He doesn't need to give us a roadmap, for He will be ever-present Guide and Counselor. By His Spirit, Christ will be with us and dwell in us forever to teach and correct and instruct us, to provide for us and give us the power to overcome all the curses of sin. He will teach us to listen only to the Father and to only do those things the Father tells us to do, for what the Father says is true and altogether trustworthy. Following Jesus will set us free from the bondages of sin, for we will know the Truth. He will help us understand God's will and standard for our lives. He will not abandon us or leave us as orphans (John 14:16-18). Come to Jesus. Learn of Him. Put your feet in His footsteps and follow Him. His Way and His Truth will lead to the cross and beyond to triumphant eternal Life.


Family Worship:

Discuss the following questions:

  • When Jesus said He was going away and the disciples couldn't follow Him, where was He going?

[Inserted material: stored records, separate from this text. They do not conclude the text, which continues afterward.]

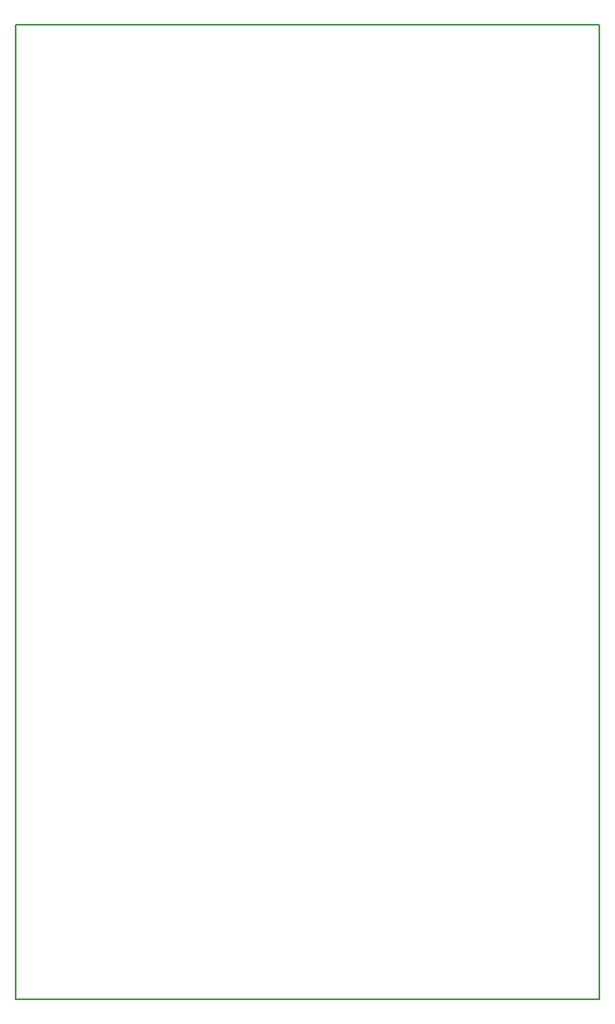
<source format=gm1>
G04 #@! TF.GenerationSoftware,KiCad,Pcbnew,(2017-07-25 revision 161045f)-master*
G04 #@! TF.CreationDate,2017-07-26T13:36:44+03:00*
G04 #@! TF.ProjectId,patch_1x5,70617463685F3178352E6B696361645F,rev?*
G04 #@! TF.SameCoordinates,Original*
G04 #@! TF.FileFunction,Profile,NP*
%FSLAX46Y46*%
G04 Gerber Fmt 4.6, Leading zero omitted, Abs format (unit mm)*
G04 Created by KiCad (PCBNEW (2017-07-25 revision 161045f)-master) date Wed Jul 26 13:36:44 2017*
%MOMM*%
%LPD*%
G01*
G04 APERTURE LIST*
%ADD10C,0.150000*%
G04 APERTURE END LIST*
D10*
X97800000Y-58400000D02*
X97800000Y-58400000D01*
X97800000Y-158400000D02*
X97800000Y-58400000D01*
X157800000Y-158400000D02*
X97800000Y-158400000D01*
X157800000Y-58400000D02*
X157800000Y-158400000D01*
X97800000Y-58400000D02*
X157800000Y-58400000D01*
M02*

</source>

  • How was Jesus going to prepare a place for them in the Father's house?

  • How did He become the Way for us?

  • When Philip asked Jesus to show them the Father, who did Jesus tell them to look at?

  • What kind of life is Jesus talking about when He says that He is the Life?

  • Can you explain 3 reasons why God sent Jesus into the world by using these 3 names He gives us in John 14:6?

  • Why can no one come to the Father except through Jesus?

As a family, memorize John 14:6 together.

Pray around, thanking God for something about Jesus from this devotional.


Jesus Christ:  The Way, the Truth, and the Life, the One who leads us to the Father, who sets us free, and who gives us eternal, abundant life.


Additional Scriptures:

Acts 4:12: Nor is there salvation in any other, for there is no other name under heaven given among men by which we must be saved.

I Timothy 2:5-6:  For there is one God and one Mediator between God and men, the Man Christ Jesus, who gave Himself a ransom for all, to be testified in due time.

Matthew 5:17-48: Do not think that I came to destroy the Law or the Prophets. I did not come to destroy but to fulfill.  For assuredly, I say to you, till heaven and earth pass away, one jot or one tittle will by no means pass from the law till all is fulfilled. Whoever therefore breaks one of the least of these commandments, and teaches men so, shall be called least in the kingdom of heaven; but whoever does and teaches them, he shall be called great in the kingdom of heaven. For I say to you, that unless your righteousness exceeds the righteousness of the scribes and Pharisees, you will by no means enter the kingdom of heaven.

You have heard that it was…But I say to you…

You have heard that it was said…But I say to you…

Furthermore it has been said…But I say to you…

Again you have heard that it was said…But I say to you…

You have heard that it was said…But I tell you...

You have heard that it was said…But I say to you…Therefore you shall be perfect, just as your Father in heaven is perfect.

Colossians 2:3: . . . in whom (Christ) are hidden all the treasures of wisdom and knowledge.

Colossians 3:3-4: For you died, and your life is hidden with Christ in God. When Christ who is our life appears, then you also will appear with Him in glory.

Galatians 2:20: I have been crucified with Christ; it is no longer I who live, but Christ lives in me; and the life which I now live in the flesh I live by [the] faith in [of] the Son of God, who loved me and gave Himself for me.

John 4:14: But whoever drinks of the water that I shall give him will never thirst. But the water that I shall give him will become in him a fountain of water springing up into everlasting life.

Revelation 1:18: I am He who lives, and was dead, and behold, I am alive forevermore. Amen. And I have the keys of Hades and of Death.